Boys Set Up House in Attic of Shopping Center
TURLOCK, Calif. (AP) _ For a while at least, the attic of a shopping center became a cozy, makeshift home for two teen-age boys, one of whom reportedly had been kicked out by his foster parents.
″Apparently the boys were just living up there for lack of somewhere else to live. They couldn’t find anything else,″ said Fire Marshal Dick Lutz.
″It came somewhat as a shock to some of the storeowners,″ he said. ″Some of the people out there were concerned about access to their stores, but nobody seems to be missing anything.″
The boys, whose names were not released because of their ages, hauled up a mattress, carpeting, two metal lawn chairs, a small stove, milk crates for shelves, and even tapped into a circuit breaker for electricity, Lutz said.
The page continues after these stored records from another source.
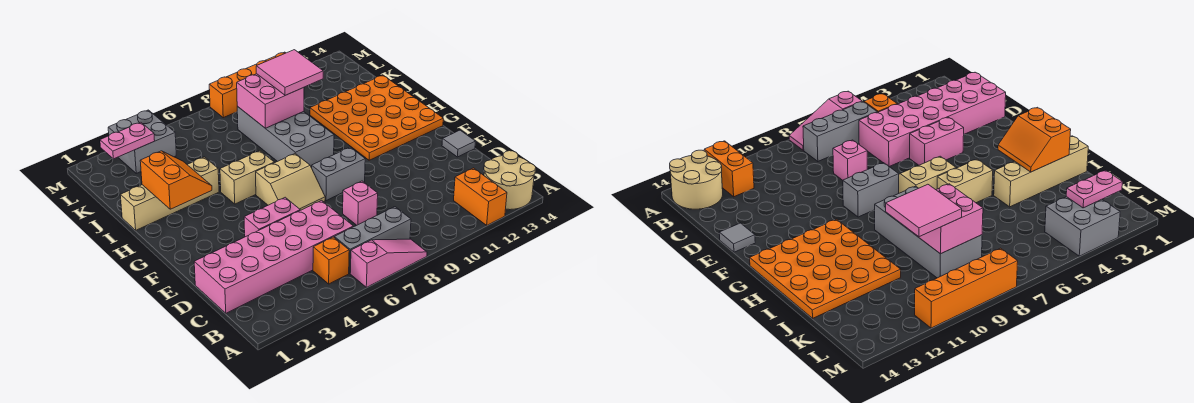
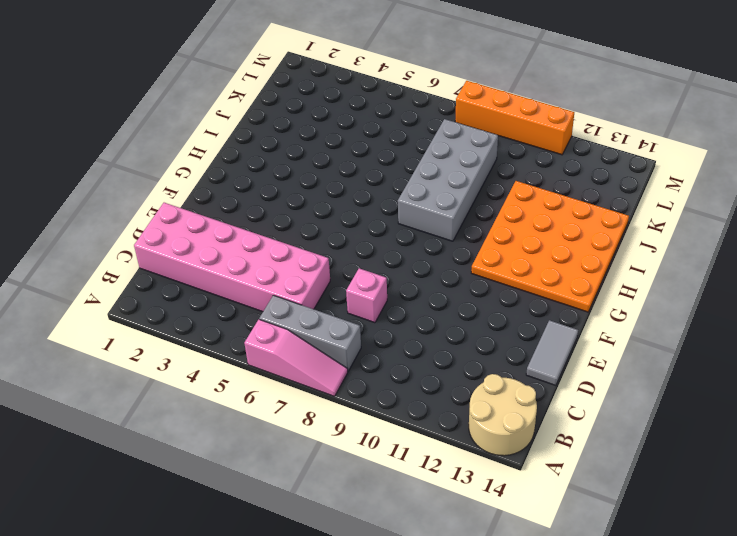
grey 1x2 tile [526,320,578,386] -> grey 1x1 tile [442,130,475,157]
none -> orange 1x2 brick [454,168,507,225]
none -> orange 1x1 brick [313,237,349,284]
none -> pink 1x2 brick [244,197,300,237]

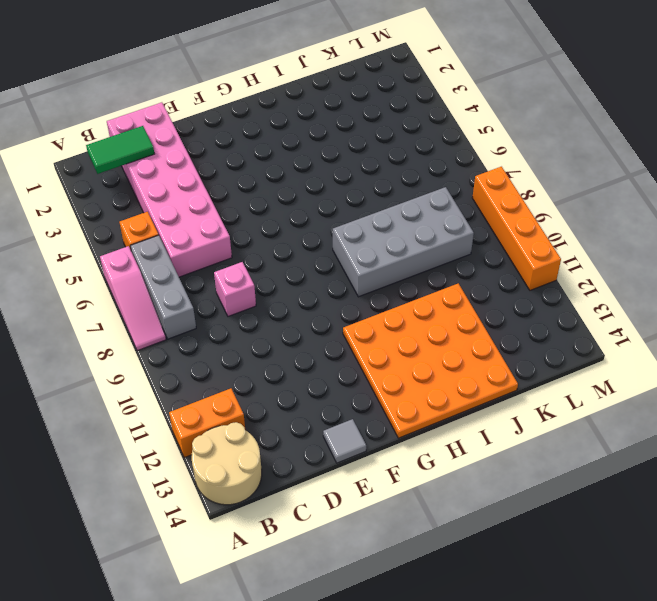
green 1x2 tile [86,126,154,174] -> none
none -> pink 1x2 brick [244,197,300,237]
none -> tan 2x2 slope [256,154,325,210]
none -> grey 1x2 brick [312,147,365,201]

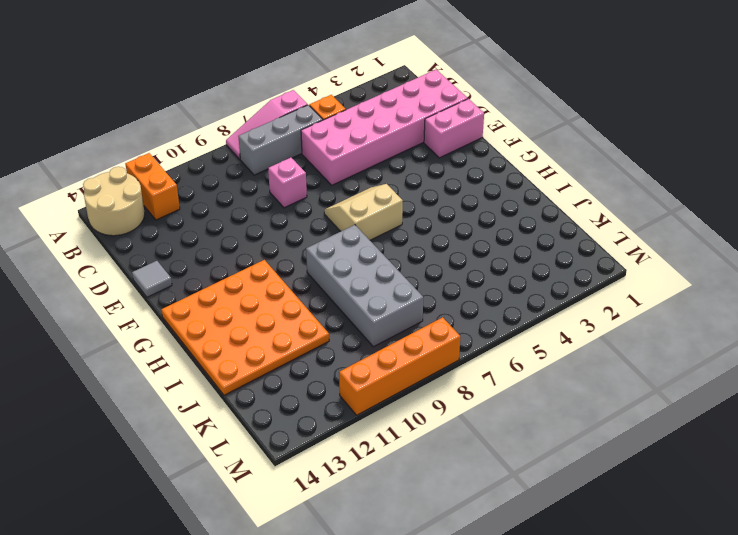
pink 1x2 brick [424,99,484,158] -> pink 1x2 brick moved to [244,197,300,237]
none -> grey 1x2 brick [312,147,365,201]
none -> tan 1x2 brick [220,151,274,204]
none -> tan 1x4 brick [120,157,219,230]

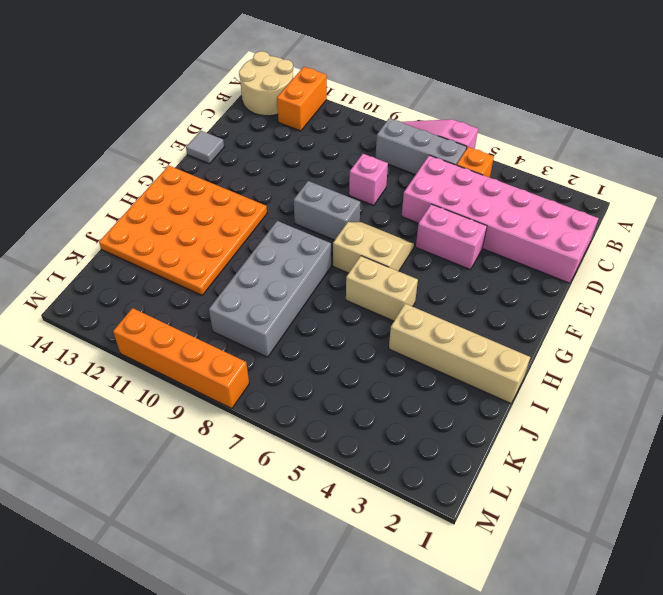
none -> grey 2x2 brick [108,110,176,173]
none -> orange 2x2 slope [140,151,212,209]
none -> pink 2x2 brick [237,74,304,128]

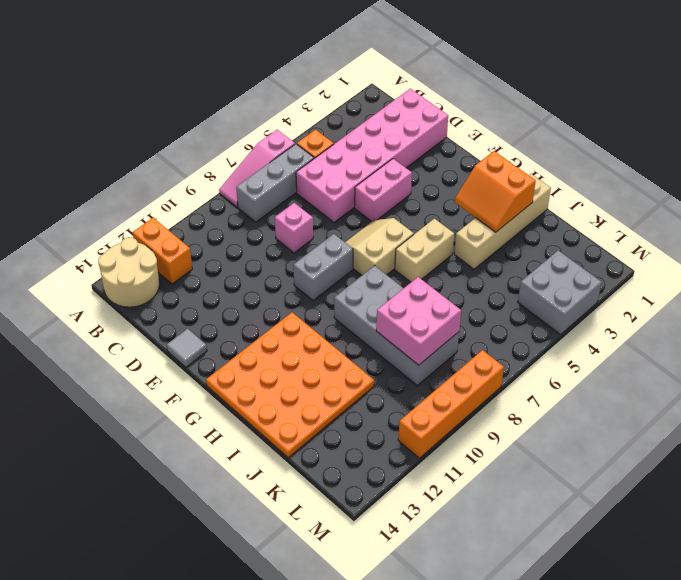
none -> pink 1x2 plate [100,122,155,159]
none -> pink 2x2 tile [256,50,323,95]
The electricity probably powered a hot plate, although one was not recovered, he added. They even painted and partitioned the area, using cardboard for insulation.
To get to their domicile, they had to climb up an access ladder to a 16-by- 16-inch air conditioning vent through which they crawled into the attic.
″They had everything set up - carpeting, partitions, the whole works,″ said Richard Sargis, owner of the Video Box, which is right under the attic where the boys lived briefly.
Neither police nor fire officials say they know exactly how long the teen- agers, ages 16 and 17, lived in the hideaway.
The 16-year-old reportedly had been kicked out of his foster home and left to fend for himself, said Steve Sanders, co-owner of Sanders Construction in Modesto, which developed the shopping center.
″It’s kind of sad,″ Sanders said.
Lutz said the 16-year-old continued to attend high school and work part- time at a restaurant in Turlock, a community of about 35,000 people some 100 miles southeast of San Francisco.
Neither Lutz nor police Sgt. Carlos Martins knew whether the 17-year-old was homeless or whether he had moved into the shelter just to be with a friend.
″They were real nice guys,″ Sargis said. ″It takes someone pretty ingenious to do all that ... They really took it all seriously.″
Police first caught the boys in the attic on Oct. 10 after merchants complained about footsteps from above.
The room was found and cleared out and the teen-agers were taken into custody for investigation of trespassing, but Sanders decided not to file a complaint and released the boys to their families.
On Wednesday, however, firefighters checking for an electricial short- circuit discovered that some of the furniture and carpet had been moved back.
This time, the boys were not found. Martins said Monday he is unaware of any followup investigation to make sure both boys still are living their families.